* INSTRUCTIONS:
A) Translate into French the following sentence from the passage on TXNIP immunostaining: "The Mann–Whitney U test showed significant differences between the two groups."
B) From the passage on TXNIP immunostaining, reproduce everything from "Finally, no significant" down to "transcriptomics study [26].".

Finally, no significant difference was found in the signal with positive immunostaining (TXNIP expression) in relation with age or sex within the samples studied. The obtained immunohistochemical data for TXNIP protein expression are consistent with the TXNIP gene expression findings from our previous transcriptomics study [26].
Table 2 reports the results of TXNIP immunostaining in dopaminergic neurons from both PD patients and healthy controls. For each subject, neuron counts with positive and negative immunostaining were assessed over 30 ocular fields at 20× magnification. In PD patients, the number of neurons with positive immunostaining ranged from 8 to 14, with a median value of 10.5 and an interquartile range (IQR) from 9 to 14. Conversely, the number of negatively immunostained neurons ranged from 75 to 115, with a median of 100 (IQR: 97–103). Conversely, all healthy controls exhibited high levels of TXNIP-positive staining, with values ranging from 496 to 539 and a median of 506 (IQR: 499–527), while none of the neurons in the control group showed negative immunostaining (all values = 0). The Mann–Whitney U test showed significant differences between the two groups. Namely, the number of TXNIP-positive neurons was significantly lower in PD patients compared to the controls (Z = −2.807, p = 0.005), while the number of TXNIP-negative neurons was significantly higher in the PD group (Z = 2.991, p = 0.0028). This indicates a marked reduction or even absence of TXNIP expression in the dopaminergic neurons of PD brains.

* DATA SUPPLIED:

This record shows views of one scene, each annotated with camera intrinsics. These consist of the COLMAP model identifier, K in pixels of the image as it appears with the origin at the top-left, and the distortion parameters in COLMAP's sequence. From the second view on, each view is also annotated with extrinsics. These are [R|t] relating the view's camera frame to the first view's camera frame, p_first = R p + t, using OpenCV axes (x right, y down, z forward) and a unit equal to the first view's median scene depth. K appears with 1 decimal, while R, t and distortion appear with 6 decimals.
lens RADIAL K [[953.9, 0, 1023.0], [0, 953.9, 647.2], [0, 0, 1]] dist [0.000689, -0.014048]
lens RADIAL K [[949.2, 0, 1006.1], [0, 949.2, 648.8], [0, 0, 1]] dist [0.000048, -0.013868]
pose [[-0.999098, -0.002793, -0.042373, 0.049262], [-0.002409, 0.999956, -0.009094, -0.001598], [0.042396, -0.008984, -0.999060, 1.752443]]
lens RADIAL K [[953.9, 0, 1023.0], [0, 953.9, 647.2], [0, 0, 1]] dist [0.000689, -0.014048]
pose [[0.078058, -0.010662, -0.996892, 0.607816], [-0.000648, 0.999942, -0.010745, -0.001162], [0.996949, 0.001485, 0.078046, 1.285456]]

* TASK SOLUTIONS:
A) Le test U de Mann–Whitney a montré des différences significatives entre les deux groupes.

B)
Finally, no significant difference was found in the signal with positive immunostaining (TXNIP expression) in relation with age or sex within the samples studied. The obtained immunohistochemical data for TXNIP protein expression are consistent with the TXNIP gene expression findings from our previous transcriptomics study [26].